Düsseldorf. Nach dem großen Triumph rasierten sie ihm die Haare. Die übrig gebliebenen grauen Stoppeln verrieten, dass sich der 71-jährige Niki Pilic bei vollem Haar dasselbe dunkel färben muss. Doch für Eitelkeit blieb an diesem Tag der Euphorie in Belgrad kein Platz. Serbien hatte das Finale 3:2 gegen Frankreich gewonnen. Aus Tennisspielern wurden Volkshelden. Und aus dem Tennis-Trainer Pilic der Vater des Erfolgs.

Am Montag präsentierte sich das Team um Star Novak Djokovic auf dem Belgrader Rathausbalkon. Und Pilic genoss die Genugtuung, den begehrtesten Nationen-Cup der Tennis-Welt zum fünften Mal gewonnen zu haben. Inzwischen mit der dritten Nation. Eine einmalige Bilanz.

2005 hatte er den Titel mit seinem Heimatland Kroatien gewonnen. Dass er nun den Serben beiseite stand, nahm ihm niemand übel. "Politik ist für die Politiker, Sport für Sportler", sagt er dazu.

Gleich dreimal, 1988, 1989 und 1993, holte er den Titel mit der deutschen Generation um Boris Becker. Wenn Becker der Protagonist des Auf- und Abstiegs des deutschen Tennis war, war Pilic das wiederkehrende Gesicht dazu.

Er war Motivator und Vermittler, Vater einer ganzen Generation mit Spielern wie Boris Becker, Michael Stich, Carl-Uwe Steeb, Eric Jelen und dem heutigen deutschen Davis-Cup-Teamchef Patrik Kühnen. "Es gab leichtere Aufgaben, als unser Team zu führen", sagte Jelen gestern unserer Zeitung.
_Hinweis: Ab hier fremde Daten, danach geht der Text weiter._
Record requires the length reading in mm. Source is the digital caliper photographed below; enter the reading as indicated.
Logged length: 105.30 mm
"Niki kann das wie kein Zweiter. Er kann ein Team für ein Ziel formen und motivieren, ist Freund und dabei absolute Respektperson." Und Jelen sagt: "Diese Titelsammlung, das ist kein Zufall mehr." Zum 70. Geburtstag Pilics trafen sich die deutschen Helden im vergangenen Jahr in München.

Seine vielleicht schwierigste Aufgabe liegt lange hinter ihm: Anfang der 90er Jahre musste er zwischen den verfeindeten deutschen Spitzenspielern Boris Becker und Michael Stich vermitteln. Die gewannen 1992 in Barcelona zwar gemeinsam Olympia-Gold, sprachen aber nicht miteinander.
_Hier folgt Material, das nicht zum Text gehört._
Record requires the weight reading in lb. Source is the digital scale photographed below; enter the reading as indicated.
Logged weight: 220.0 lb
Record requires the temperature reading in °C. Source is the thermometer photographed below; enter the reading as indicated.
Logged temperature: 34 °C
"Da musste ich zwischen ihren Zimmern hin- und herpendeln. Und viel lügen", gestand Pilic unlängst der "Süddeutschen Zeitung".

Eben dieser Becker ist sein ewiger Begleiter: 1993 drängte ihn sein Schützling von einst aus dem Job des Davis-Cup-Teamchefs und übernahm selbst. Erfolglos. "Es war klar, dass Becker in dieser Rolle scheitern würde", sagte Pilic später. Seither spielte der Tennis-Weise aus Kroatien im deutschen Tennis keine Rolle mehr.

"Die Leute fragen mich seit Jahren nicht mehr. Sie wissen alles besser", sagt Pilic, der mit seiner Tennis-Akademie in Oberschleißheim gerade in die Insolvenz gehen musste. Einst wollte der deutsche Tennis-Bund dort investieren, doch die Absprache ist nie eingehalten worden. Pilic sucht einen neuen Investor.

Er ist ein Held mit Problemen. Einer, der aus Stich einst die Nummer zwei der Welt machte. Und auch Djokovic in seiner Akademie nach vorne brachte. Er ist einer mit der Nase für Talent, und mit Mut zum Nationalstolz: "Erst mit dem Titel für sein Land wird man zum Helden." Egal für welches, könnte man in diesen Tagen hinzufügen.

Noch heute spielt Pilic beinahe täglich Tennis. Urlaub sei nichts für ihn. "Mir ist nach drei Tagen langweilig." Und der Rat an Deutschland? "Man muss einen Weltklassespieler mit Charisma haben." Hat Deutschland aber nicht. Und Pilic wird auch nicht mehr nach ihm suchen. Erst einmal müssen ohnehin die Haare wieder wachsen.